I think plenty of women want to ask for help and advice and stand up for their baby and themselves, but when people who should listen ignore them, treat them like fools, and chastise them, you get a lot of damaged families, dead babies, lost trust, resentment, and anger.
Thank you for sharing the article and message though. Change has to start somewhere.
By Midwife @Tommys on 18 May 2017 - 10:07
Thank you for sharing your story and the experiences of your friends, it is so sad to hear that they felt that they weren't listened too. This is why we are trying to promote this message so that women and their families can have the confidence to speak up when they have a concern or they are unsure of anything during their pregnancy. Thank you again for sharing your story with us.

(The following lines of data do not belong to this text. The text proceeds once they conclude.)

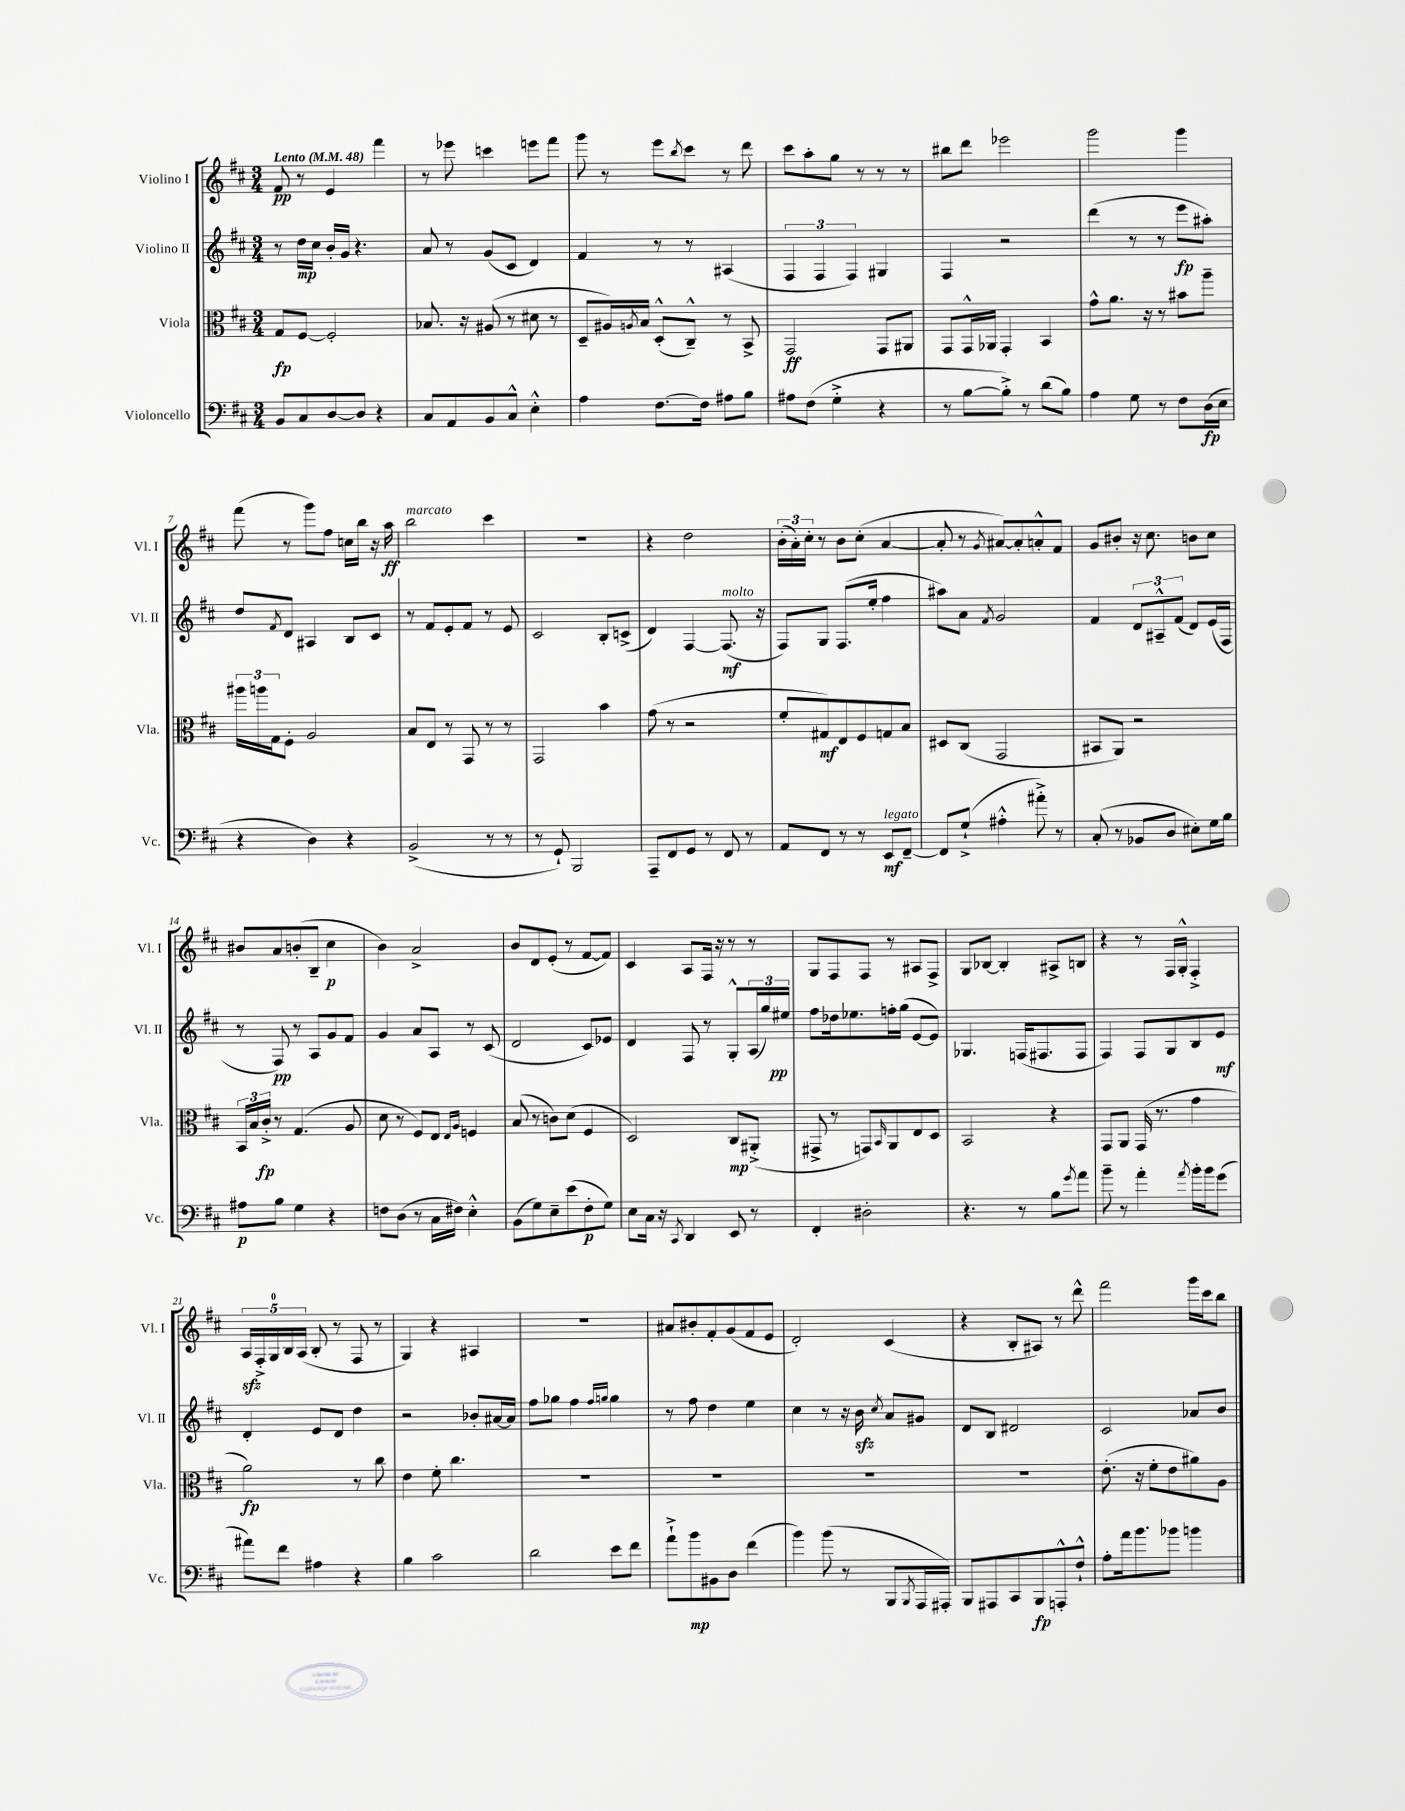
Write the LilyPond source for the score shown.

<<
\new StaffGroup <<
\new Staff = "s0" \with { instrumentName = "Violino I" shortInstrumentName = "Vl. I" } {
    \clef treble \key d \major \numericTimeSignature \time 3/4 \tempo "Lento" 4 = 48
    fis'8\pp r8 e'4 fis'''4 |
    r8 ees'''8 c'''4 e'''8 fis'''8 |
    g'''8 r8 e'''8 \acciaccatura { b''8 } cis'''8 r8 d'''8 |
    cis'''8 a''8-. g''8 r8 r8 r8 |
    bis''8 d'''8 ees'''2 |
    g'''2 g'''4 |
    fis'''8( r8 g'''8) fis''8 c''16 b''16 r16 a''16\ff |
    b''2^\markup { \italic "marcato" } cis'''4 |
    R2. |
    r4 d''2 |
    \tuplet 3/2 { b'16-.( a'16-.) cis''16-. } r8 b'8 cis''8-.( a'4~ |
    a'8-. r8 \acciaccatura { g'8 } ais'8~) ais'8-. a'8-.-^ fis'8 |
    g'8 bis'8-. r16 cis''8. b'8 cis''8 |
    bis'8 a'8 b'8-.( b8-- cis''4\p |
    b'4) a'2-> |
    b'8 d'8 e'8-.( r8 fis'8~ fis'8) |
    cis'4 a8 fis16 r16 r8 r8 |
    g8 fis8 fis8 r8 ais8 fis8-> |
    g8 bes8~ bes4-. ais8-> b8 |
    r4 r8 fis16 g16-.-^ fis4-.-> |
    \tuplet 5/4 { a16\sfz fis16-.-> g16-0 b16 a16( } b8-. r8 fis8 r8 |
    g4) r4 ais4 |
    R2. |
    ais'8 bis'8-. fis'8-. g'8( fis'8 e'8 |
    d'2-.) cis'4( |
    r4 b8-. ais8) r8 d'''8-^ |
    fis'''2 g'''16 cis'''16 b''8 \bar "|." |
}
\new Staff = "s1" \with { instrumentName = "Violino II" shortInstrumentName = "Vl. II" } {
    \clef treble \key d \major \numericTimeSignature \time 3/4
    r8 d''16\mp cis''16 b'16-. g'16 r4. |
    a'8 r8 g'8( cis'8 d'4) |
    fis'4 r8 r8 ais4( |
    \tuplet 3/2 { fis4 fis4 fis4) } gis4 |
    fis4 r2 |
    d'''4( r8 r8 e'''8\fp ais''8-.) |
    d''8 \acciaccatura { fis'8 } d'8 ais4 b8 cis'8 |
    r8 fis'8 e'8-. fis'8 r8 e'8 |
    cis'2 b8-. c'8->( |
    d'4) fis4~ fis8.\mf^\markup { \italic "molto" }( r16 |
    fis8) g8 fis8.( e''16-. fis''4 |
    ais''8) a'8 \acciaccatura { fis'8 } g'2 |
    fis'4 \tuplet 3/2 { d'8 ais8---^ fis'8( } d'8) e'16( fis16 |
    r8 fis8\pp) r8 a8 g'8 fis'8 |
    g'4 a'8 a8 r8 cis'8( |
    d'2 cis'8) ees'8 |
    d'4 fis8 r8 g8-.-^ \tuplet 3/2 { a16( g''16) eis''16\pp } |
    fis''8 des''16 ees''8. f''16-. g''16( e'8~ e'8) |
    ges4. f16( fis8. fis8 |
    fis4) fis8 g8 b8 e'8\mf |
    d'4-. e'8 d'8 d''4 |
    r2 bes'8-. ais'16~ ais'16 |
    fis''8 ges''8 fis''4 \grace { fis''16 g''16 } g''4 |
    r8 fis''8 d''4 e''4 |
    cis''4 r8 r16 b'16\sfz \acciaccatura { cis''8 } a'8 gis'8 |
    d'8 b8 dis'2 |
    cis'2 aes'8 b'8 \bar "|." |
}
\new Staff = "s2" \with { instrumentName = "Viola" shortInstrumentName = "Vla." } {
    \clef alto \key d \major \numericTimeSignature \time 3/4
    g8\fp fis8~ fis2-. |
    bes8. r16 ais8( r8 dis'8 r8 |
    d8-- ais16) \acciaccatura { a8 } b16 d8-.-^( cis8---^) r8 b,8-> |
    g,2\ff g,8 ais,8 |
    g,8 g,16-^ aes,16 g,4-. b,4 |
    g'8-^ a'8. r16 r8 bis'8 a''8-- |
    \tuplet 3/2 { ais''16 a''16 g16 } fis8-. a2 |
    b8 e8 r8 g,8 r8 r8 |
    g,2 b'4 |
    g'8( r8 r2 |
    fis'8-. gis8\mf) e8 fis8 g8 b8 |
    dis8 cis8( g,2 |
    bis,8 a,8) r2 |
    \tuplet 3/2 { b,16 b16 cis'16-.->\fp } r8 g4.( a8 |
    d'8 r8 fis8) e8 \grace { e16 a16 } f4 |
    b8( r8 c'8) d'8( fis4 |
    d2) cis8\mp ais,8-.->( |
    gis,8-> r8 g,8) \grace { b,16 } a,8 e8 d8 |
    b,2 r4 |
    g,8 a,8 g,16( r8. g'4 |
    a'2\fp) r8 cis''8 |
    e'4 fis'8-. cis''4. |
    R2. |
    R2. |
    R2. |
    R2. |
    e'8.-.( r16 fis'8-. e'8 ais'8) a8 \bar "|." |
}
\new Staff = "s3" \with { instrumentName = "Violoncello" shortInstrumentName = "Vc." } {
    \clef bass \key d \major \numericTimeSignature \time 3/4
    b,8 cis8 d8~ d8 r4 |
    cis8 a,8 b,8 cis8-^ e4-.-^ |
    a4 fis8.~ fis16 ais8 b8 |
    ais8 fis8( g4-.-> r4 |
    r8 b8~ b8-.->) r8 d'8( b8) |
    a4 g8 r8 fis8 d16\fp( e16 |
    r4 d4) r4 |
    b,2->( r8 r8 |
    r8 g,8-!) b,,2 |
    a,,8-- fis,8 g,8 r8 fis,8 r8 |
    a,8 fis,8 r8 r8 e,8\mf^\markup { \italic "legato" } fis,8~-- |
    fis,8 g8-!->( ais4-.-^ ais'8-.->) r8 |
    cis8-.( r8 bes,8 d8 eis8-.) g16 b16 |
    ais8\p b8 g4 r4 |
    f8 d8( r8 cis16 fis16) e4-.-^ |
    b,8( g8) e8-- e'8( fis8-.\p g8) |
    e8 cis16 r16 \acciaccatura { cis,8 } d,4 e,8 r8 |
    fis,4-. dis2-. |
    r4. r8 b8 \acciaccatura { g'8 } a'8 |
    b'8-- r8 a'4-. \acciaccatura { a'8 } b'16-. b'16 g'8( |
    ais'8) fis'8 ais4 r4 |
    b4 cis'2 |
    d'2 e'8 fis'8 |
    a'8-!-> b'8\mp bis,8 d8 fis'4( |
    b'4) b'8( r8 b,,8 \acciaccatura { b,,8 } a,,16 ais,,16-.) |
    b,,8 ais,,8 cis,8 b,,8\fp a,,8-.-^ fis8-!-^ |
    a8-. a'16 b'8. bes'8 b'4 \bar "|." |
}
>>
>>
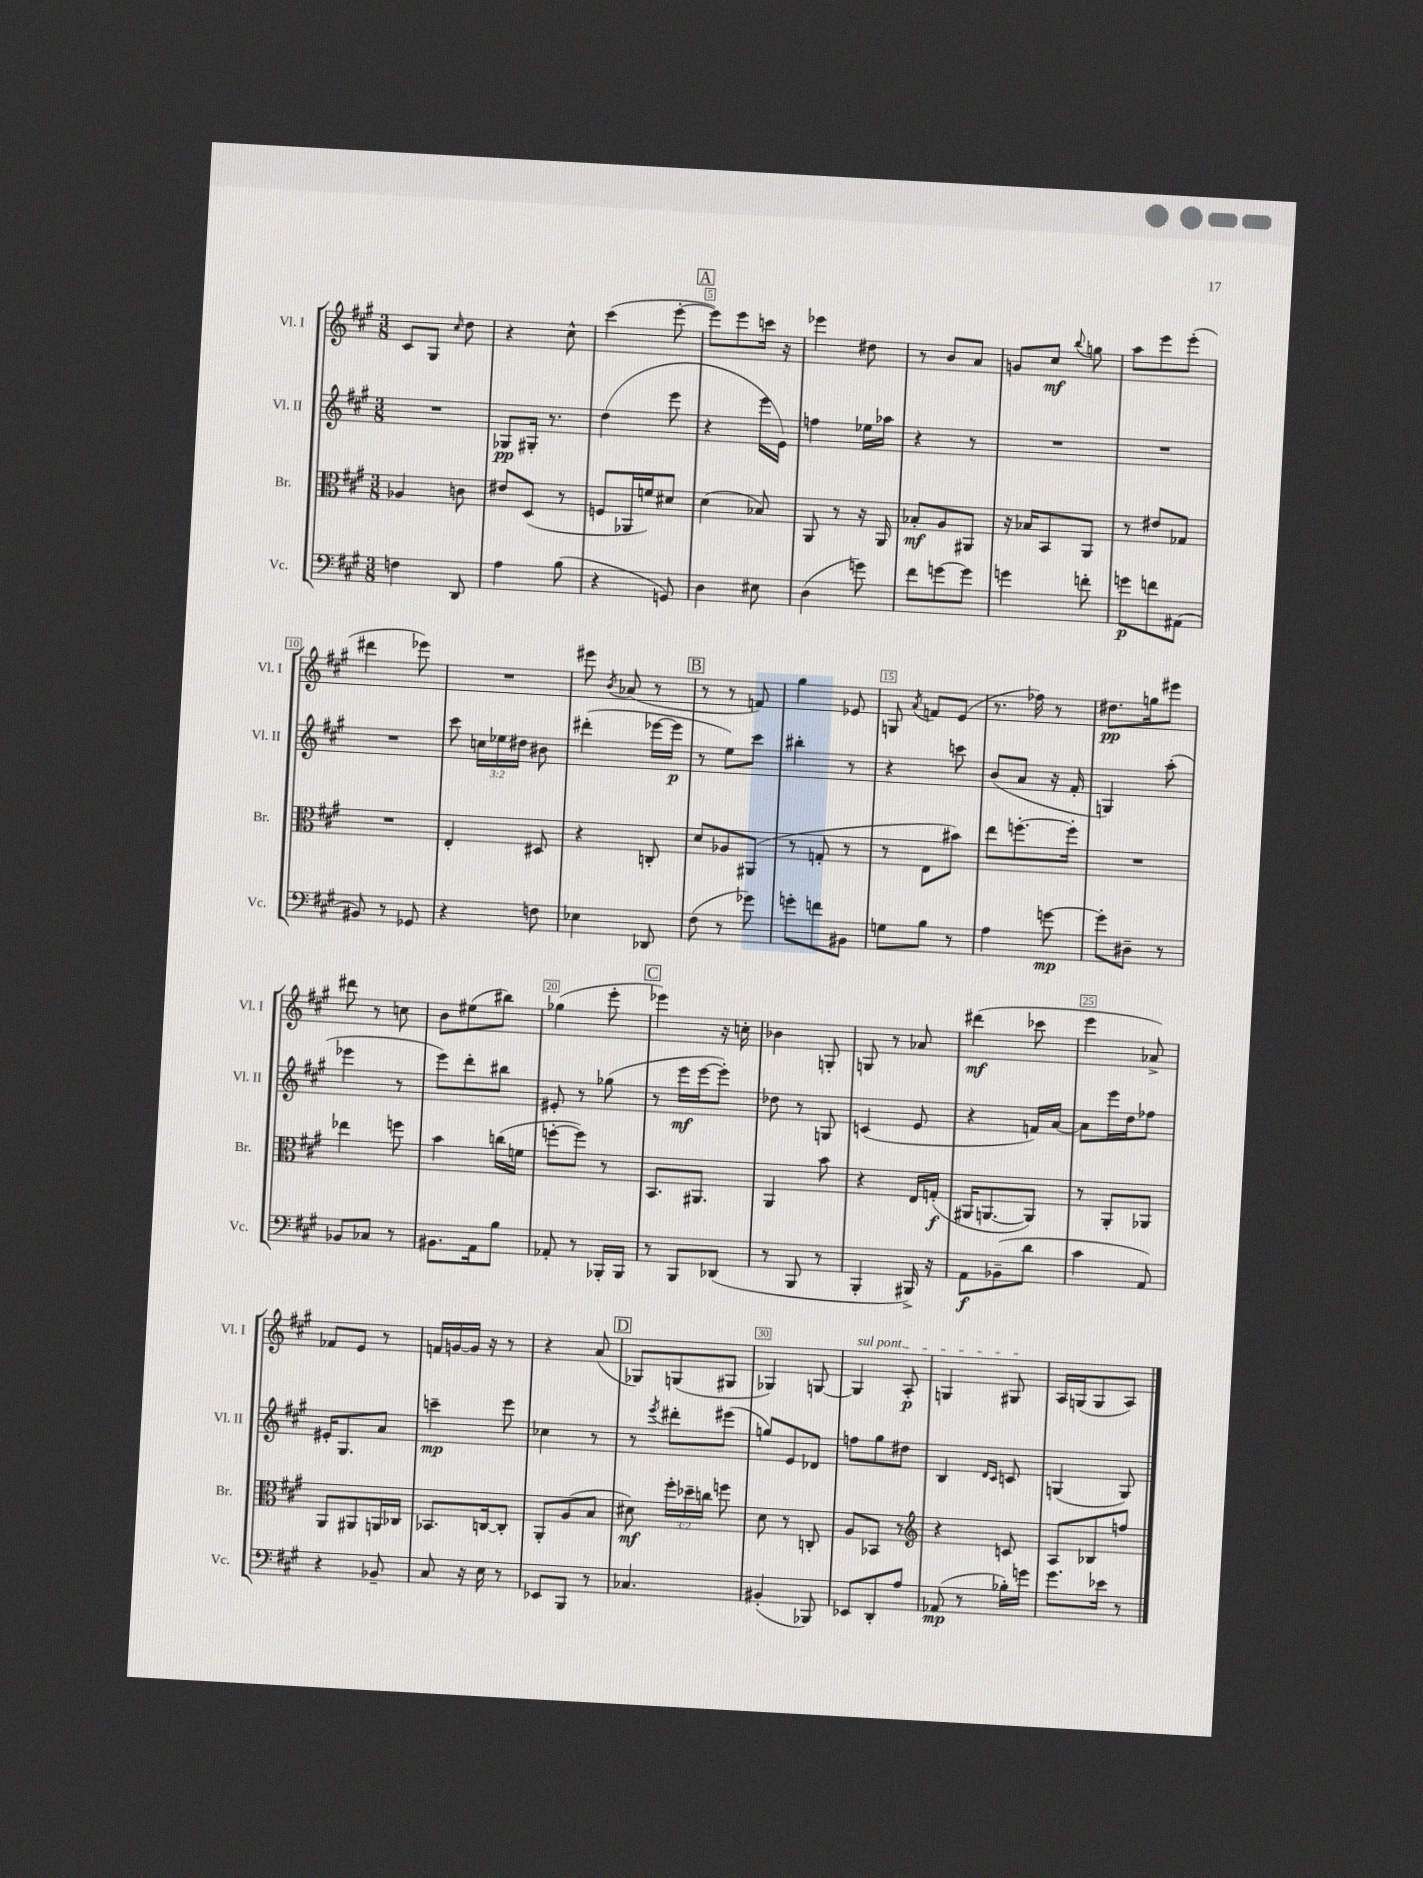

By Anonymous (not verified) on 30 Apr 2017 - 09:40
I didn't know that I had pre-eclampsia when I had swollen legs and ankles. My midwife was supportive but there weren't any other symptoms at that time and I was advised to go back in a couple of weeks. A few days later I sought a second opinion with my GP. She knew me and was shocked at my appearance compared to normal. She sent me straight to hospital and after a lot of monitoring was induced 5 weeks early to protect baby and me. I dread to think of the price we may have paid if I hadn't taken control and trusted my instincts. Remember- it's your body and 'making a fuss' may save lives!
By Midwife @Tommys on 2 May 2017 - 15:19
Thank you for posting your story. It gives other women encouragement to do the same .
I am so glad to hear that you and your baby are doing well.
I really love the last line of your message.
Remember-it's your body and making a fuss may save lives!
Thank you Karen
By Midwife @Tommys on 26 Apr 2017 - 14:42
Thank you for your message I appreciate you sharing your story so much. It is such wonderful news to hear that your baby is thriving.
By Anonymous (not verified) on 25 Apr 2017 - 09:06
I absolutely cannot support this campaign enough, my little boy was born at 25 weeks and is a happy and healthy 8 month old with no problems... if I had not trusted my instincts he would not be here today. I was in and out of hospital from 17 weeks I knew something wasn't right, at 20 weeks I was diagnosed with a weak cervix and had to have an emergency cervical stitch it gave me 5 weeks ... but those 5 weeks I had steroids, consultant care and when the time came I got myself to the hospital in good time when I realised I was in labour ... listen to your body and trust your instincts!!